::: Extrait du texte :::
Chaque année en France, 1 700 nouveaux cas de cancer sont diagnostiqués chez les enfants, et 800 chez les adolescents. Ces cancers rares représentent la première cause de décès par maladie chez les enfants. Tout le monde se souvient du film de Valérie Donzelli, en 2011, reprenant l'histoire de Gabriel, le fils qu'elle a eu avec Jérémy Elkaïm, ce combat familial contre une tumeur du cerveau diagnostiquée à l'âge de 18 mois chez Gabriel. Ce film chantait aussi les louanges de l'hôpital public et des centres de lutte contre le cancer, qui assurent la prise en charge de ces pathologies graves et rares ainsi que les activités de recours.
Vous pourrez constater, dans ce numéro 2 de l'année 2017 de Correspondances en Onco-Théranostic, au dossier thématique coordonné par F. Bourdeaut et J.F. Émile, à quel point le démembrement moléculaire des tumeurs pédiatriques a progressé, ce qui permet une meilleure nosologie et le développement des thérapies ciblées. Le temps du grand fourre-tout diagnostique des “ugly blue cells” est révolu. Derrière la majorité de ces tumeurs peu différenciées se découvrent aujourd'hui des altérations moléculaires relativement simples comparativement aux tumeurs de l'adulte, ou des dérèglements épigénétiques, ciblables.
::: Extraits de documents :::
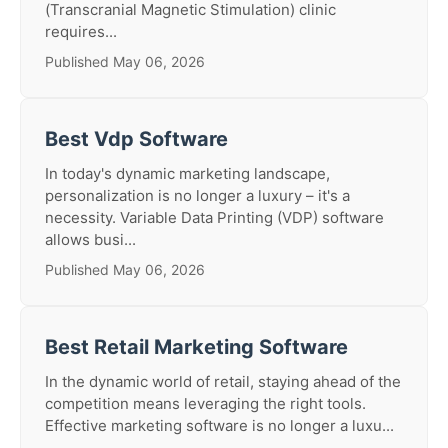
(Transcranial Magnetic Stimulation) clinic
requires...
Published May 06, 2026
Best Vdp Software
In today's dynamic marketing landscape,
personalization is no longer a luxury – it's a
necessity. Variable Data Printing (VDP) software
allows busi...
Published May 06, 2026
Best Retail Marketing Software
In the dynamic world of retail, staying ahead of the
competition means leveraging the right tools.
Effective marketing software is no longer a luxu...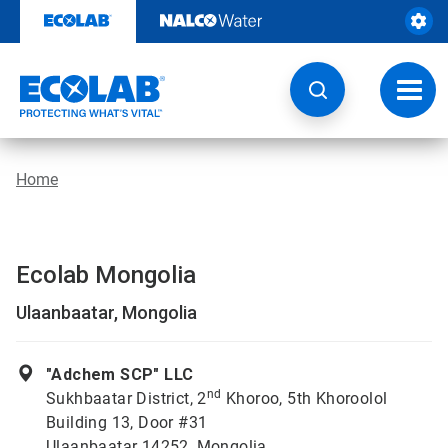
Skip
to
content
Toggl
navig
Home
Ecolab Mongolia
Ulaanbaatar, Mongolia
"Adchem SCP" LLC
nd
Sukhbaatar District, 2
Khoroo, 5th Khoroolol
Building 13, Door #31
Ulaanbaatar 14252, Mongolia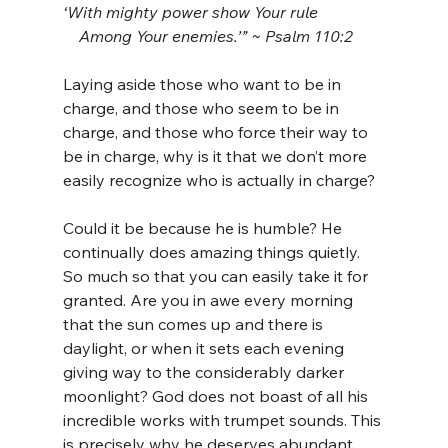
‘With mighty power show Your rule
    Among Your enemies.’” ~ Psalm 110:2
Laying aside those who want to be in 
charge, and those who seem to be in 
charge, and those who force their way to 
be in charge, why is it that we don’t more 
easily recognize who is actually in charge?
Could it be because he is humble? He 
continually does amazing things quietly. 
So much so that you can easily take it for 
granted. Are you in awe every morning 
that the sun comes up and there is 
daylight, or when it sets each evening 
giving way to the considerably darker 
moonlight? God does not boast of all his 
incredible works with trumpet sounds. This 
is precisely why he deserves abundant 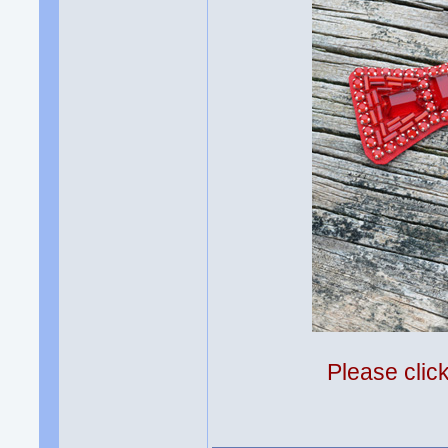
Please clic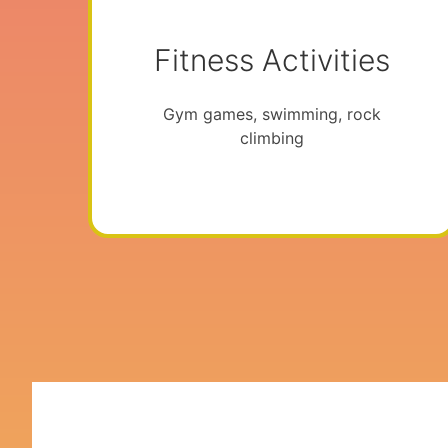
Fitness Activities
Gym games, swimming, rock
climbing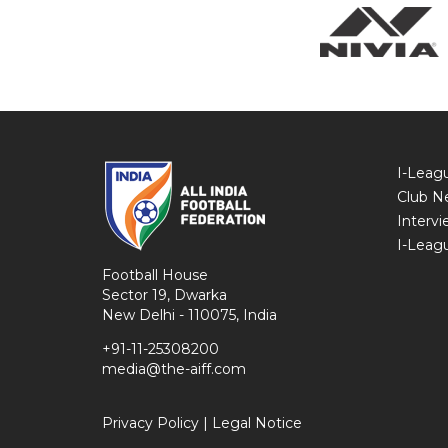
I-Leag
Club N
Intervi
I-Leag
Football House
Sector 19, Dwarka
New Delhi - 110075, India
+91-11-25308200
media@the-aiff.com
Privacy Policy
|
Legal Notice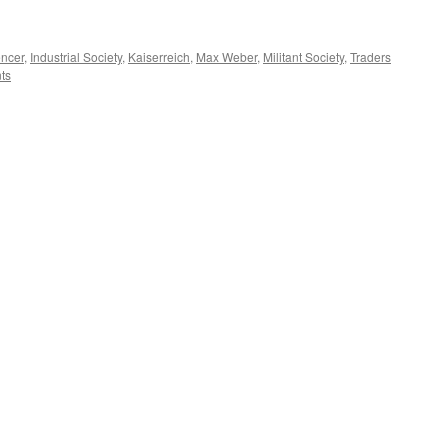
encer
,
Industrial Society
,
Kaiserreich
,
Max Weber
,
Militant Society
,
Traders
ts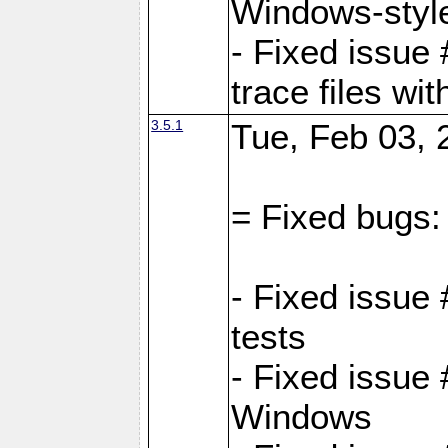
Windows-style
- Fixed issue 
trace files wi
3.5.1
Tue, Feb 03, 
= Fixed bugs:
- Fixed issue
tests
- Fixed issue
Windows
:::
::: Extraits de documents :::
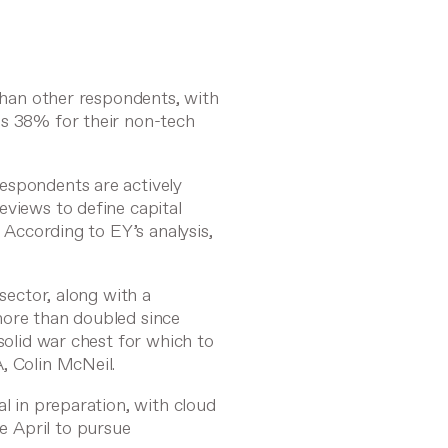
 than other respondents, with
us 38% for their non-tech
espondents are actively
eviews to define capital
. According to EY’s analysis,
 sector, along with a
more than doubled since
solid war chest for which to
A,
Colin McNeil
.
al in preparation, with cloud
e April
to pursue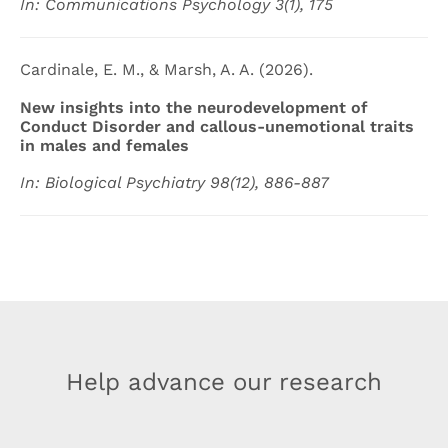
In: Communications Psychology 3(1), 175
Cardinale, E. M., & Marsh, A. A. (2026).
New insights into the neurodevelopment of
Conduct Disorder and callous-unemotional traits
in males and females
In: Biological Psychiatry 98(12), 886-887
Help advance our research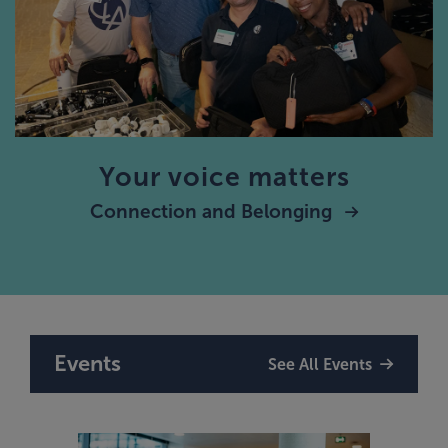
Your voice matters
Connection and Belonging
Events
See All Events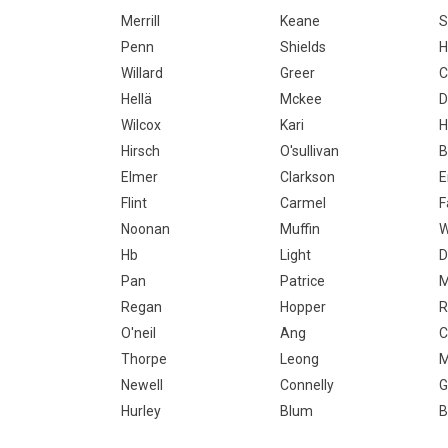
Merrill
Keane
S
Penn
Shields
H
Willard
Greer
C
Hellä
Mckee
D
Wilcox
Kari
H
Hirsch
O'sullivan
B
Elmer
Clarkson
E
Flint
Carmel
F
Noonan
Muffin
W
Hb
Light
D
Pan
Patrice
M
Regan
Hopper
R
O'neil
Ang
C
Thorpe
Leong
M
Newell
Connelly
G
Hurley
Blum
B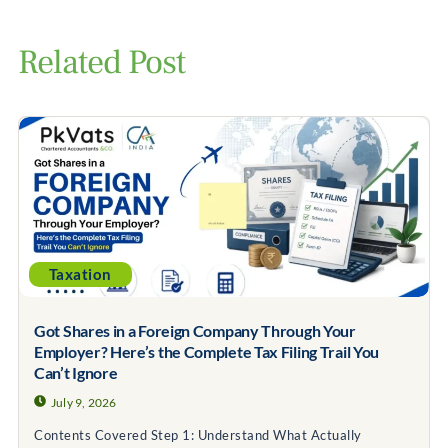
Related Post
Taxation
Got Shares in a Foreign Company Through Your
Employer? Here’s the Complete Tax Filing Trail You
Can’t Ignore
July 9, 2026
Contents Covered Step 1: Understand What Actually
:::
::: Extraits de documents :::
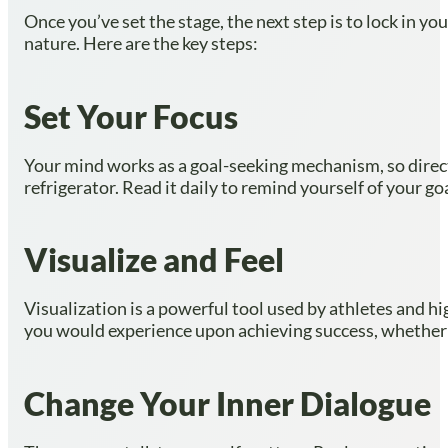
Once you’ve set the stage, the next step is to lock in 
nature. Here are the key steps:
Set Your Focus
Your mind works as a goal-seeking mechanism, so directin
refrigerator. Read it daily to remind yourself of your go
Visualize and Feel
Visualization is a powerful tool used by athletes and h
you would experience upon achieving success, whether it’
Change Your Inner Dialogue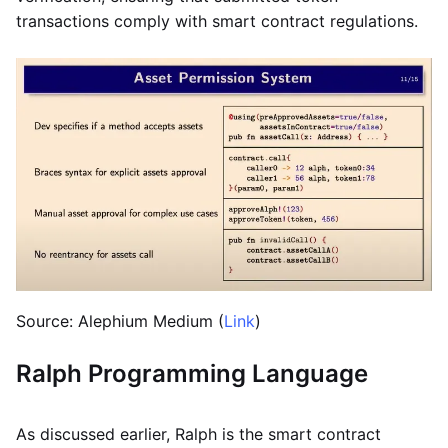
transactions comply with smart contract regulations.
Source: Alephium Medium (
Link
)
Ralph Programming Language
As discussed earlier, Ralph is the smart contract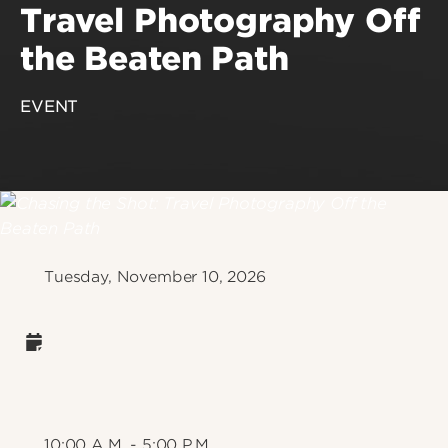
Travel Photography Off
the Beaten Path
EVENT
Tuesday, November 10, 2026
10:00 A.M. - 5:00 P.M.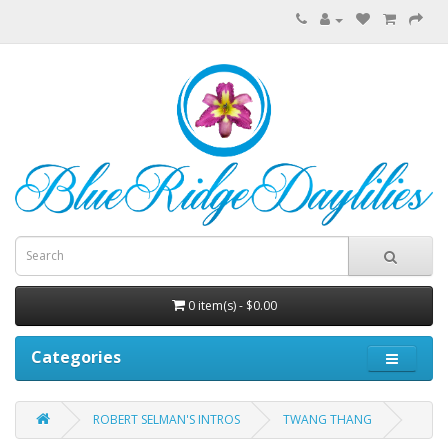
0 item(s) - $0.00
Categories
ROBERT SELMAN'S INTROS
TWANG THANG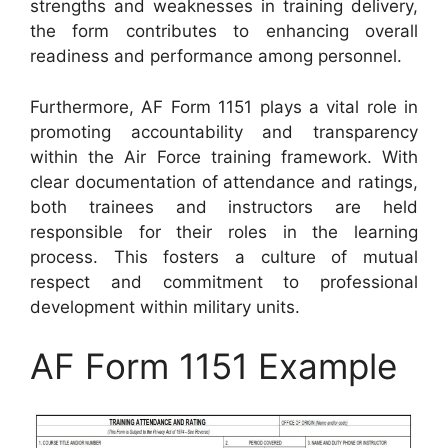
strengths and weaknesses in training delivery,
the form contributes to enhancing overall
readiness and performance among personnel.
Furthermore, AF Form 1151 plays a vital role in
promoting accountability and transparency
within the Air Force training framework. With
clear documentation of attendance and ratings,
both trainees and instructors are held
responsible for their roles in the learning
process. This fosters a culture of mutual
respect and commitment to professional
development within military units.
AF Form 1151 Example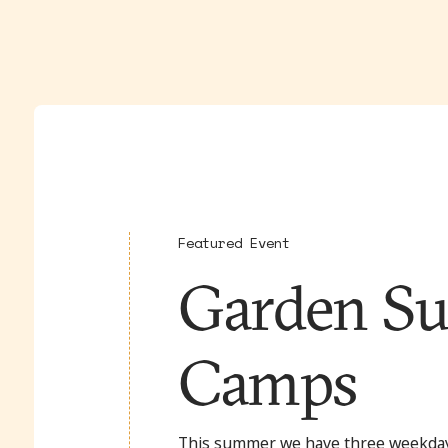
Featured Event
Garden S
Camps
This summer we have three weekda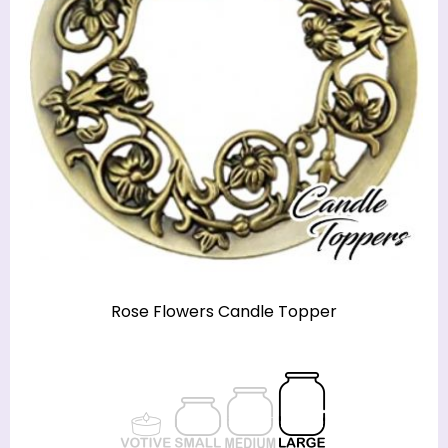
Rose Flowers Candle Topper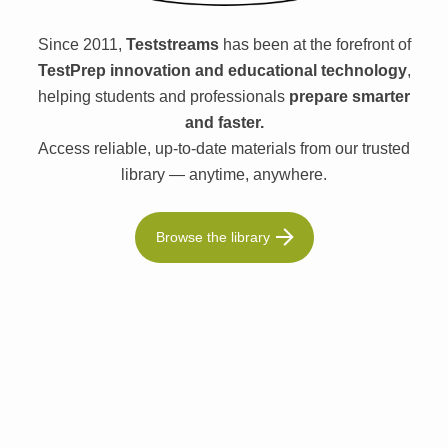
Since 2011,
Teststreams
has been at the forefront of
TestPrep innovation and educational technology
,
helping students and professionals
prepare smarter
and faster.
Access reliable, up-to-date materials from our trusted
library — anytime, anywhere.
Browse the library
:::
**Travail à faire**
a: Recopiez le passage de l'extrait sur les cancers de l'enfant qui commence par « Vous pourrez constater, dans » et se termine par « dérèglements épigénétiques, ciblables. ».
b: D'après l'extrait sur les cancers de l'enfant, combien de nouveaux cas de cancer sont diagnostiqués chaque année chez les enfants en France ?
c: Rédigez la suite de l'extrait sur les cancers de l'enfant à partir de sa dernière phrase.
Ce matériel est indépendant de l'extrait sur les cancers de l'enfant.

**Réponses aux exercices**
a:
Vous pourrez constater, dans ce numéro 2 de l'année 2017 de Correspondances en Onco-Théranostic, au dossier thématique coordonné par F. Bourdeaut et J.F. Émile, à quel point le démembrement moléculaire des tumeurs pédiatriques a progressé, ce qui permet une meilleure nosologie et le développement des thérapies ciblées. Le temps du grand fourre-tout diagnostique des “ugly blue cells” est révolu. Derrière la majorité de ces tumeurs peu différenciées se découvrent aujourd'hui des altérations moléculaires relativement simples comparativement aux tumeurs de l'adulte, ou des dérèglements épigénétiques, ciblables.

b: 1 700 nouveaux cas.

c:
Les espoirs sont donc immenses de guérir encore plus d'enfants atteints de cancer, à l'instar du petit Gabriel. Mais, comme le soulignent J.F. Émile et F. Bourdeaut, l'accès des enfants aux nouvelles molécules est compliqué, d'une part en raison du caractère de “pathologies de niche” des tumeurs pédiatriques, mais aussi du fait d'incertitudes concernant les effets à long terme de certains traitements. Néanmoins, en France, il est facilité par le programme “AcSé-ESMART”, unique au monde, dont l'enjeu est d'accélérer l'accès aux innovations pour les enfants et les adolescents dans un contexte d'échec thérapeutique lors d'un cancer ou d'une leucémie. Cet essai, troisième de la série des essais AcSé, promu par l'institut Gustave-Roussy dans les 6 CLIP2 (Centres labellisés INCa de phase précoce) pédiatriques, a pour objectif de tester 10 molécules innovantes (thérapies ciblées, immunothérapies, seules ou en association). Grâce au plan Cancer III, qui a fait du cancer pédiatrique une priorité, à l'INCa qui finance et au soutien des associations, des organismes caritatifs et des firmes pharmaceutiques associées qui fournissent les molécules, la France est le leader en Europe pour le développement des innovations thérapeutiques en oncologie pédiatrique.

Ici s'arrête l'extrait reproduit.